Когда через несколько месяцев я читала в рукописи эти строки второй части романа, я видела перед собой улыбку Николая Островского, от которой всегда так хорошело его лицо, слышала его чуть глуховатый мягкий голос с оттенком милого лукавства: «Старику это будет приятно, как ты думаешь?»
Жизнь его в перенаселенной квартире в Мертвом переулке была очень нелегка. Кроме личных страданий, которые он сразу с таким искусством научился глубоко прятать в себя, ему постоянно докучали житейские заботы, неприятности. Бюджет семьи был сверхскромен. Как ни старалась Ольга Осиповна скрывать от сына постоянные материальные нехватки, как ни хлопотала она вокруг него, всегда бодрая, с шуткой на устах, он своим обостренным, тонким чутьем догадывался обо всем.
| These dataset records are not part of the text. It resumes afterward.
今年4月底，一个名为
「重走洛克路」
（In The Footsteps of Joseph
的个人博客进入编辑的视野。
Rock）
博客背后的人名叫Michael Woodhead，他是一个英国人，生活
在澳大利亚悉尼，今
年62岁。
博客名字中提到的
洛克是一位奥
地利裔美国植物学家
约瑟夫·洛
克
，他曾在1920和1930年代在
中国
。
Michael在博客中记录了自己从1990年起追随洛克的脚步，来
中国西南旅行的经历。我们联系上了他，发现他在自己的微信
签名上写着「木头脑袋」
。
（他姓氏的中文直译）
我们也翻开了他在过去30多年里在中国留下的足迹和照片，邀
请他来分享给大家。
— «Все, все, говорю, мне понятно, матушка, не хитри: не блестящи наши финансы». А она мне: «Нечего, нечего вмешиваться в старухины хлопоты!» Начнет подшучивать, и я в долгу не останусь. Так, смотришь, и отшутимся от какой-нибудь неприятной ерунды, — рассказывал Николай, и легкие смешливые морщинки лучились вокруг черных незрячих глаз.
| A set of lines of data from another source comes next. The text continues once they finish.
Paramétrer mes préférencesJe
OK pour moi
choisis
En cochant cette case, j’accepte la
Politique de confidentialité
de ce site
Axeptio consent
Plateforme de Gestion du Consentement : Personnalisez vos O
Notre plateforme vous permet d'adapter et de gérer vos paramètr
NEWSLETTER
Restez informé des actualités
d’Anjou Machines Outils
Всякие другие неудобства, связанные с жизнью в набитой людьми коммунальной квартире, улаживались Ольгой Осиповной уже за пределами комнаты.
— За этой «дипломатией» я уследить не могу! — посмеивался Николай.
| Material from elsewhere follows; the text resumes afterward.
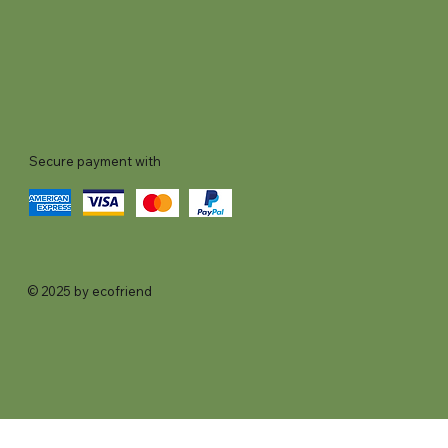
Secure payment with
© 2025 by ecofriend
Но были вещи, от которых даже при его выдержке никак нельзя было «отшутиться», например комната — сырая и холодная. Старые преданные руки матери содержали эту скверную мурью в образцовой чистоте, но воздух в комнате был затхлый и губительный для здоровья. Оставаться ему там дольше было невозможно.
Редакция журнала «Молодая гвардия» обратилась в ЦК ВЛКСМ с просьбой отправить Николая Островского в Сочи. Летом 1932 года он вместе с семьей поехал в Сочи.
Накануне отъезда в Сочи он написал мне:
«Дорогой тов. Анна!
Завтра в 10 часов утра передвигаюсь на юг. Сделаю все, чтобы сколотить силенок для дальнейшего развертывания наступления. Хочу пробыть в Сочи до глубокой осени. Буду держаться, пока хватит пороху».
Под «наступлением» он подразумевал работу над второй книгой романа «Как закалялась сталь». И это были не слова, а действительное обозначение того сложного, трудного, а порой и мучительного процесса, который Николай называл «моя работа».
Мне часто вспоминались его худые желтоватые руки, которые всегда лежали поверх одеяла, нервные, предельно чувствительные, руки слепца. Сказать точнее — кисти рук, потому что двигать он мог только кистями рук. Страшная болезнь суставов — артрит (одна из причин его смерти), очевидно, никем не распознанная, уже овладела его бедным телом.
Однажды (незадолго до отъезда в Сочи) он, по своему обыкновению подшучивая, говорил:
— Плечи и локти будто и не мои совсем — чудное дело!.. Вот только это мне и осталось, вот и все мое хозяйство!
И он с насмешливо-грустной улыбкой приподнял над одеялом кисти рук и пошевелил пальцами.
— Вот и управляйся как хочешь!
Еще раньше он скупо, как всегда о своей болезни, рассказывал мне, как он некоторое время писал при помощи картонного транспаранта.
— Не очень удобно, главное — не видать ничего, но пользоваться этим можно.
В начале августа 1932 года я получила от Николая письмо из Сочи. Оно было написано карандашом при помощи транспаранта. Слишком прямые строчки и неестественно изогнутые буквы заставляли представлять, с каким напряжением физических сил и воли было написано это письмо.
Дорогой тов. Анна!
Я живу с матушкой у самого моря. Весь день во дворе под дубом и пишу, ловя хорошие дни (далее неразборчиво)… голова светлая. Спешу жить, тов. Анна, чтобы не жалеть об утраченных днях, остановленное нелепой болезнью наступление вновь развертывается, пожелай мне победы».